§ **Excerpt**:
The law is powerless to do the most important thing – inspire greatness, excellence, and virtue. Traffic laws are important, but traffic laws do not create courteous drivers. Tax laws cannot make you generous or financially responsible. Civil laws don’t make you civil. And the right to free speech won’t make you kind. The laws are powerless to inspire.

As a result, here we are. We have individual rights regulated by law; Individual rights to say “do what you want, when you want”, “bash who you want”, “put whatever you want on FaceBook”, “hackle the president”, “kneel during the national anthem”, “burn the American flag”. We’ve got all kinds of incredible laws. But this is a recipe for you and for me to be as selfish as you and I can be. This system rights becomes nothing more than an exercise of power. At the end of the day, this is the culture in which we are finding ourselves.

In the end… The rich rule the poor. Women are a commodity. Children are victims. If it’s legal, it’s moral. Everybody looks for a loophole.

Here’s the real kick. (Maybe you’ll disagree with me. I hope I am wrong) I’m convinced that our legal system is permanently decoupled from divine and moral truths. We’re not going back. We are not going back to the colonial days where everyone went to some kind of church, and their conscience bothered them when they did something wrong. That train is gone.

BUT THERE IS HOPE! And the hope is you! The hope is that about 60-70% of the citizens of America consider themselves to be some kind of Christian. Our conduct as Christians has more potential to bring about more change than any candidate we ever elect or any law that we ever pass. All law can do is define how low we can go and all the elected can do is enforce the law. The behavior of Christians in this nation has more potential to take us back to a place where we’re not simply relegated by law, but where there is a sense of Divine accountability. It’s not who we elect, although you need to vote. It’s not the laws that are passed, although you need to pay attention. Ultimately, it is the behavior of the people, and there is enough Christians in this land to take us back to a happier place, and let me prove to you why I know that to be the case.

2,000 years ago, the Apostle Paul, who wrote letters that are now many books in the Bible, wrote one of those letters to a group of churches in Galatia, who were Greek thinking people and Gentile Christians. Among this group there was some confusion about their relationship to the Old Testament. Some people were saying you’ve got to keep the entire OT law (dietary laws, where you go, what you wear, etc.). Paul tells them, no, now that you are Christians you are not under the OT law, you are under a different law. You’re to approach life in a different way. And so in making his case, he makes a statement that is so relevant for us today, and I believe gives us direction as to how we are to respond to our nation, and our nation’s laws, and the fact that our nation has permanently decoupled from any biblical conscience. Ultimately, he gives us direction as Christians as to how we should respond to our personal freedoms.

Do you remember after you got your driver’s license that very first time you drove the car by yourself? You were free! A little nervous, but free! Or the first time you moved out to college or your own apartment and you were free! You could do whatever you want!

That’s what we all do with freedoms. As soon as we are free it’s our natural inclination to use those freedoms for our personal benefit. But the Apostle Paul comes along and says, wait, you are now Christians. You have been given a stewardship of freedoms, and it is so important how you respond to your freedom. If just Christians would do this, this would make all the difference in the world.

§ **Extracted data**:
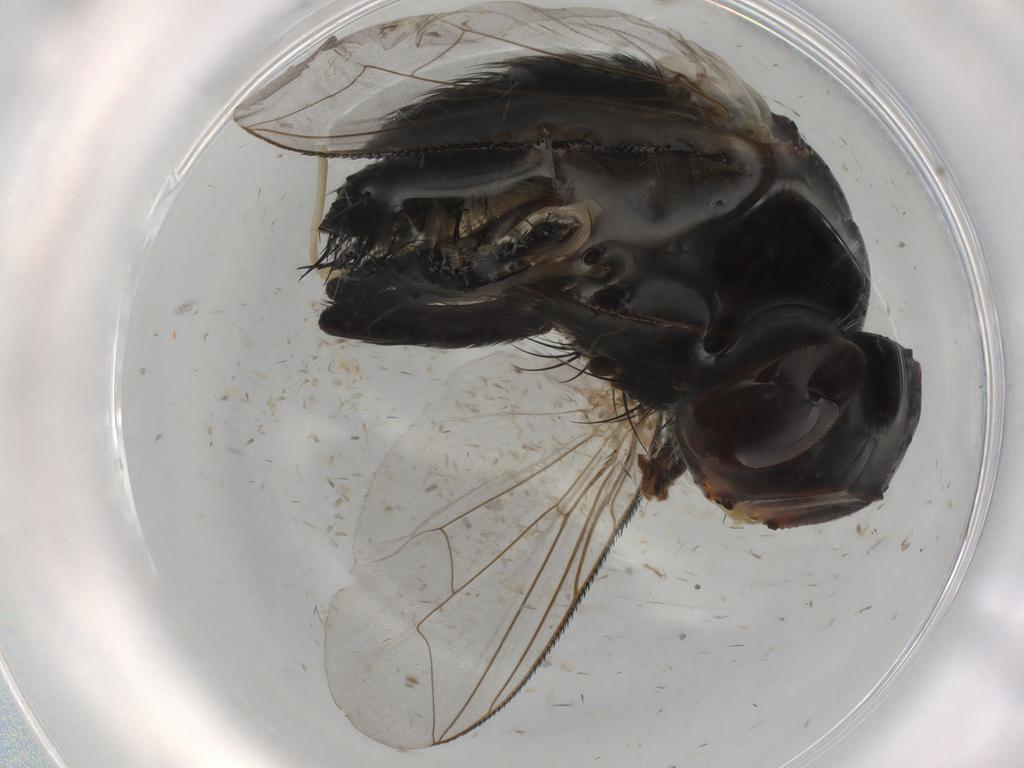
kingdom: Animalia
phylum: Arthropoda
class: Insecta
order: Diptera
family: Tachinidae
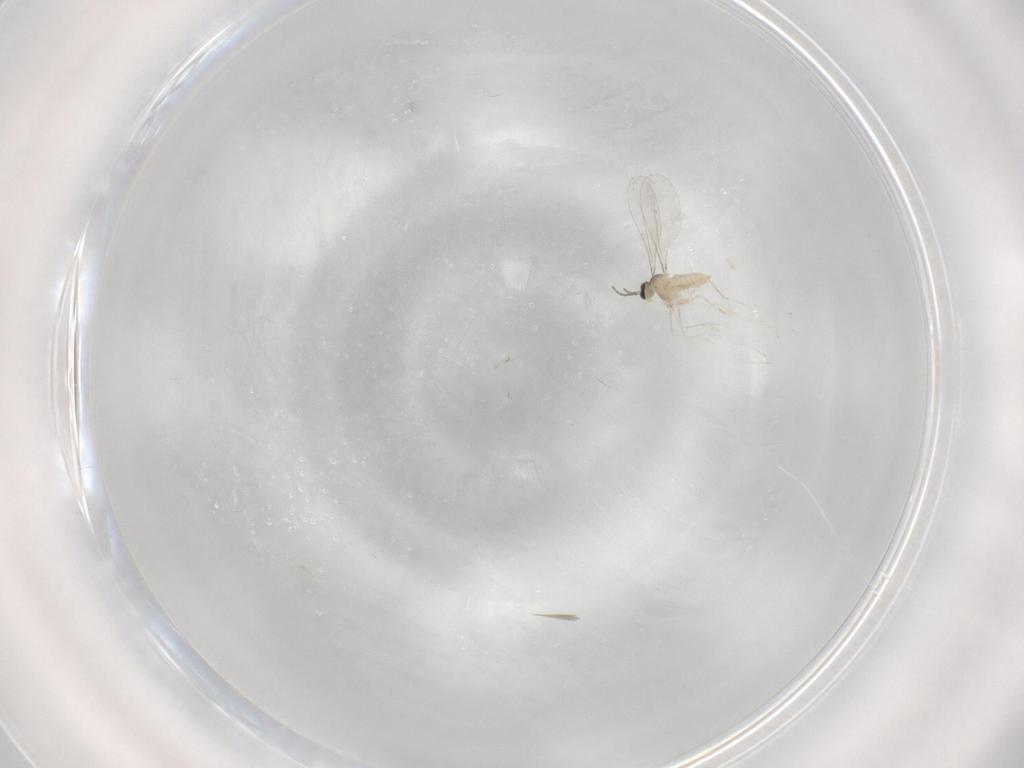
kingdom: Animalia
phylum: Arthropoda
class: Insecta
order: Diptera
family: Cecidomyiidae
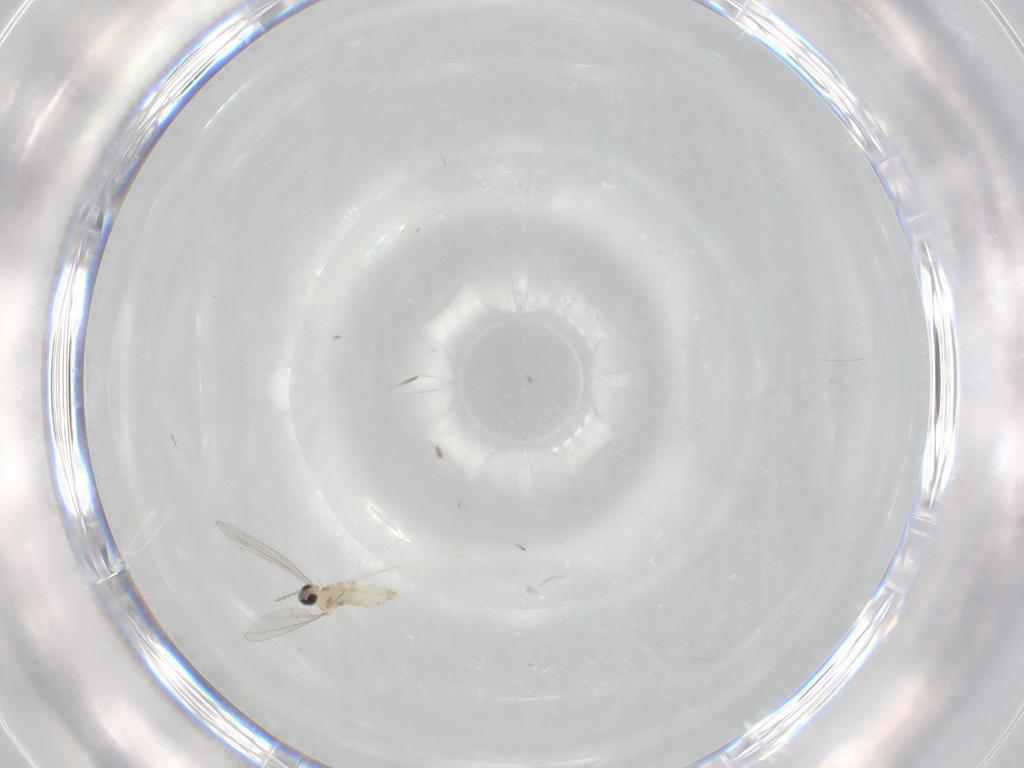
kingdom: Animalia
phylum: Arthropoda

§ **Work order**:
In the excerpt on law and freedom, what share of American citizens does the speaker say consider themselves to be some kind of Christian? The items are material separate from the excerpt on law and freedom.

§ **Result of the task**:
About 60-70%.